══ Selected extract
Is Life Now a Snack?
What's changed isn't our hard-wiring. What's changed is our industrial and communications technologies' powers to activate and exploit our hard-wiring.
Is daily life now a snack? This is the premise of my new book, Ultra-Processed Life. What makes this interesting is it's something we can all observe in our daily lives--how the processes that make ultra-processed snacks so addictive and unhealthy have spread into every nook and cranny of life.
I liken this normalization of addictive and unhealthy lifestyles to an aggressive invasive jungle vine that soon smothers the native forest. Like the vine, Ultra-Processed Life is extremely successful at drawing us in: who can resist the brightly packaged, oh-so-tasty New and Novel?
As I note in the book, I think I have a healthy amount of self-discipline, but the moment I crunch into a salty, sweetly oily snack, every shred of self-discipline dissolves, and I'm reaching into the cheery bright package for another one, and then another one until there's none left.
This is how Ultra-Processed Life works: it activates our built-in desire for whatever makes us feel good in the moment--a dopamine rush that can be unleashed by a broad range of stimulants.
In effect, ultra-processed goodies hijack our hard-wired appetites for what's scarce in Nature. This extends beyond food into the digital realm, where the screen becomes the snack we can't stop consuming.
════
══ Data records
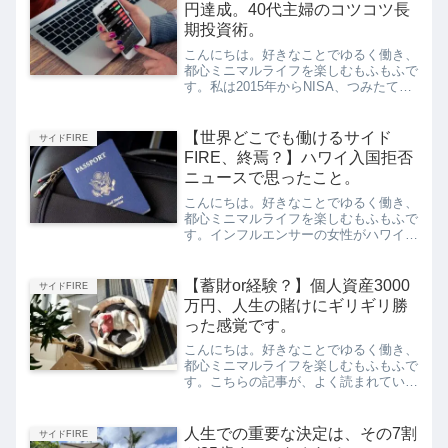
円達成。40代主婦のコツコツ長
期投資術。
こんにちは。好きなことでゆるく働き、
都心ミニマルライフを楽しむもふもふで
す。私は2015年からNISA、つみたて
NISA、iDeCoを中心に積立投資を行っ
てきました。現在、個人資産1400万円
あたりを増減しつつ、次の目標は運用額
【世界どこでも働けるサイド
サイドFIRE
1800万円...
FIRE、終焉？】ハワイ入国拒否
ニュースで思ったこと。
こんにちは。好きなことでゆるく働き、
都心ミニマルライフを楽しむもふもふで
す。インフルエンサーの女性がハワイに
入国できず、強制帰国させられたという
ニュースを見ました。【独自】「犯罪者
扱い」ハワイで日本人女性“入国拒否”
【蓄財or経験？】個人資産3000
サイドFIRE
売春疑われる？若い女性...
万円、人生の賭けにギリギリ勝
った感覚です。
こんにちは。好きなことでゆるく働き、
都心ミニマルライフを楽しむもふもふで
す。こちらの記事が、よく読まれている
ようです。ありがとうございます。
1000〜2000万円級の散財をし、銀行残
高380円から慌ててお金を貯めはじめた
人生での重要な決定は、その7割
サイドFIRE
私。ここ数年の好相場...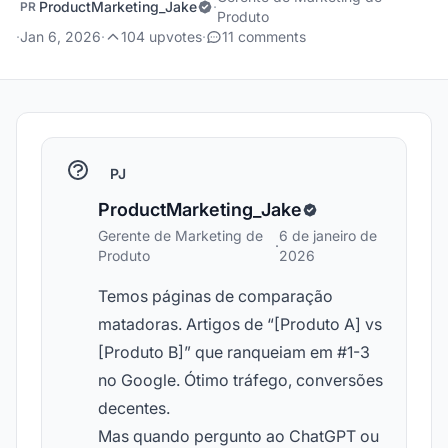
ProductMarketing_Jake
·
PR
Produto
·
Jan 6, 2026
·
104 upvotes
·
11 comments
PJ
ProductMarketing_Jake
Gerente de Marketing de
6 de janeiro de
·
Produto
2026
Temos páginas de comparação
matadoras. Artigos de “[Produto A] vs
[Produto B]” que ranqueiam em #1-3
no Google. Ótimo tráfego, conversões
decentes.
Mas quando pergunto ao ChatGPT ou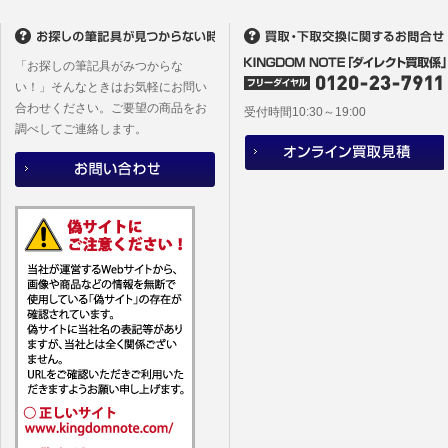
(2)当社
があります
「お探しの筆記具がみつからな
い！」そんなときはお気軽にお問い
合わせください。ご要望の商品をお
受付時間10:30～19:00
調べしてご連絡します。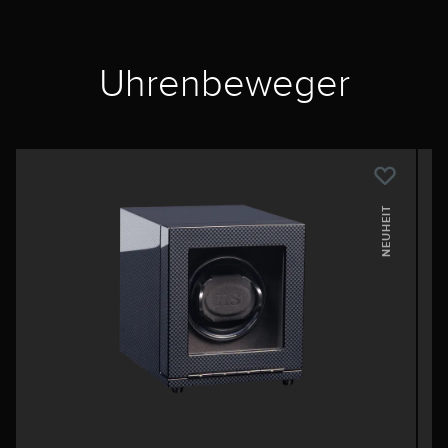
Uhrenbeweger
NEUHEIT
════
### Required actions
1. Translate this sentence from the essay on ultra-processed life into Spanish: "In effect, ultra-processed goodies hijack our hard-wired appetites for what's scarce in Nature."
2. Rewrite the essay on ultra-processed life starting with "As I note in" and going on through "can't stop consuming.", switching "self-discipline" to "willpower".

### Solutions to the exercise
1. En efecto, las golosinas ultraprocesadas secuestran nuestros apetitos innatos por lo que escasea en la Naturaleza.

2.
As I note in the book, I think I have a healthy amount of willpower, but the moment I crunch into a salty, sweetly oily snack, every shred of willpower dissolves, and I'm reaching into the cheery bright package for another one, and then another one until there's none left.
This is how Ultra-Processed Life works: it activates our built-in desire for whatever makes us feel good in the moment--a dopamine rush that can be unleashed by a broad range of stimulants.
In effect, ultra-processed goodies hijack our hard-wired appetites for what's scarce in Nature. This extends beyond food into the digital realm, where the screen becomes the snack we can't stop consuming.